Active management is an investment strategy where a portfolio manager or a team of professionals actively make decisions and adjustments to the portfolio with the goal of outperforming a specific benchmark or the overall market. In active management, investment decisions are made based on market analysis, research, and the manager's judgment, rather than simply replicating the performance of a market index or passive investment approach.
Active managers extensively analyze financial markets, economic data, and individual securities to identify investment opportunities they believe will lead to superior returns. They frequently buy and sell securities to capitalize on short-term market movements and take advantage of perceived opportunities. Additionally, they manage risk by adjusting holdings based on changing market conditions and their outlook for various asset classes. They have the flexibility to deviate from the composition of the benchmark index, allowing them to overweight or underweight specific sectors or securities.
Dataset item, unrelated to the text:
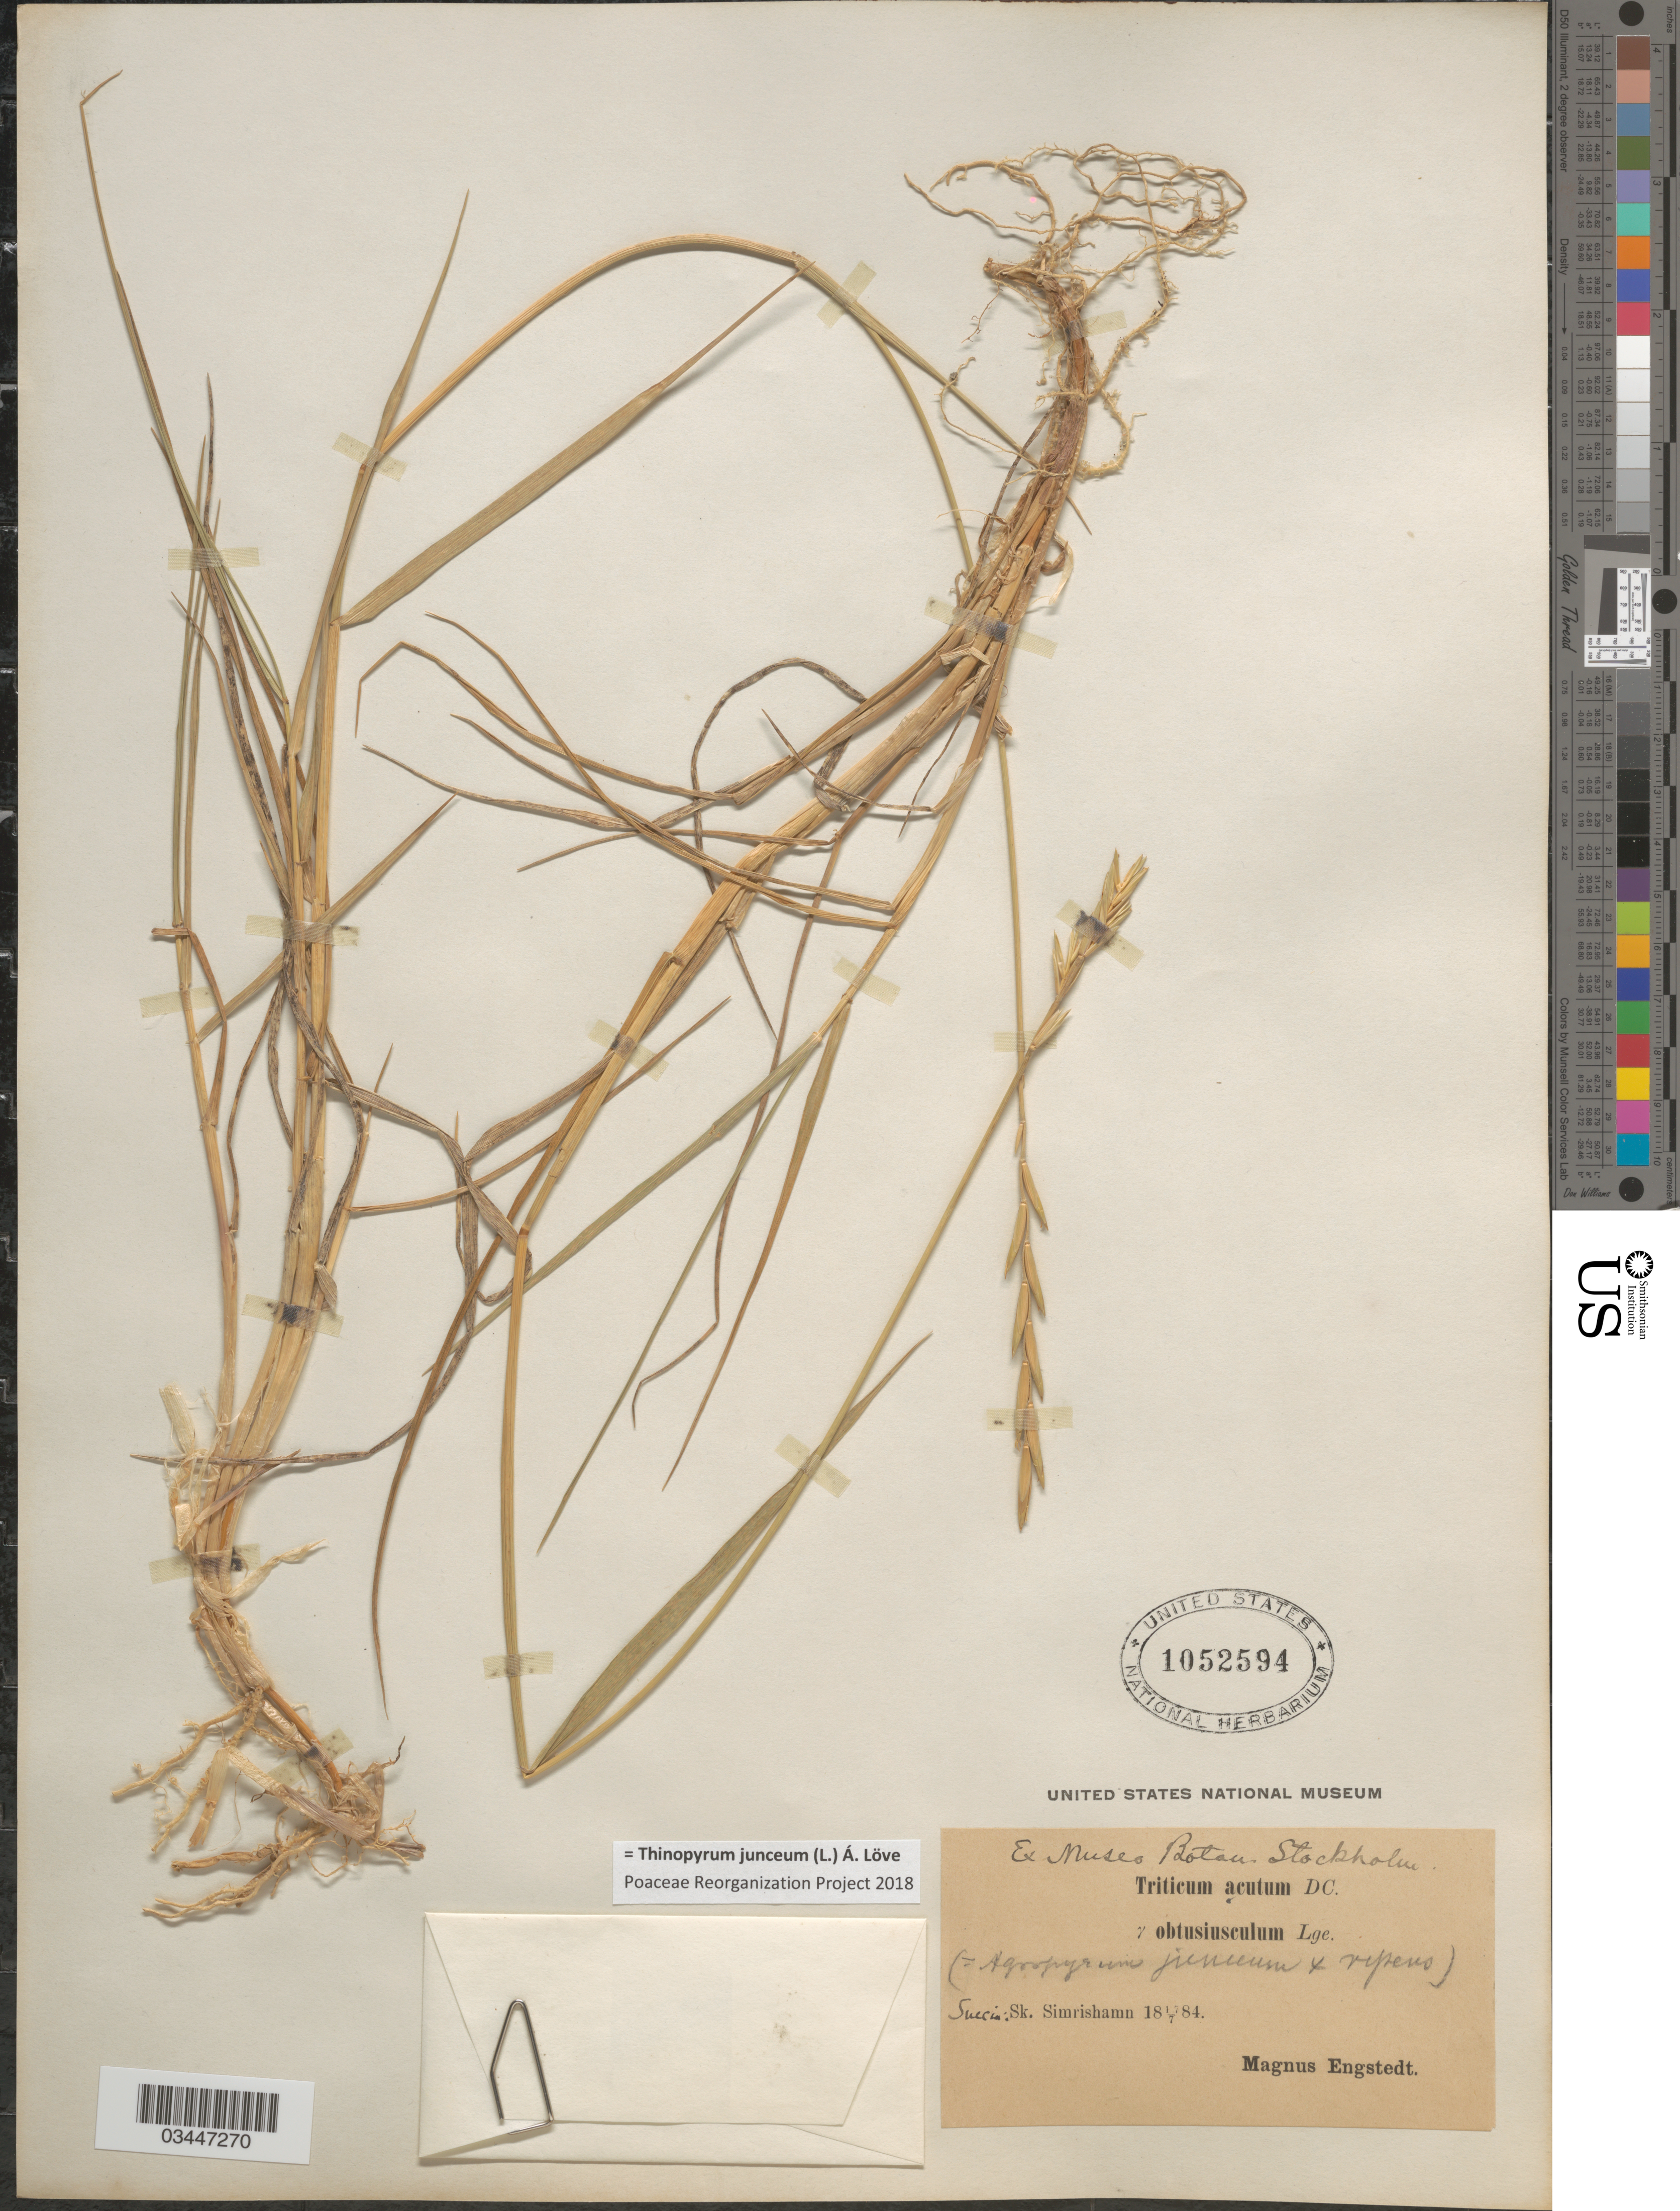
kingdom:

The aim is to generate above-average returns and beat the market. However, there is a risk of underperforming the market or the benchmark index. Additionally, actively managed funds may come with higher fees compared to passive strategies, as the costs of research, analysis, and trading get passed on to the investors.
Active management is commonly found in actively managed mutual funds, hedge funds, and some separately managed accounts. Investors who choose active management believe the portfolio manager's expertise and skill can lead to superior returns compared to passive strategies like index funds, where the goal is to match the performance of a specific market index.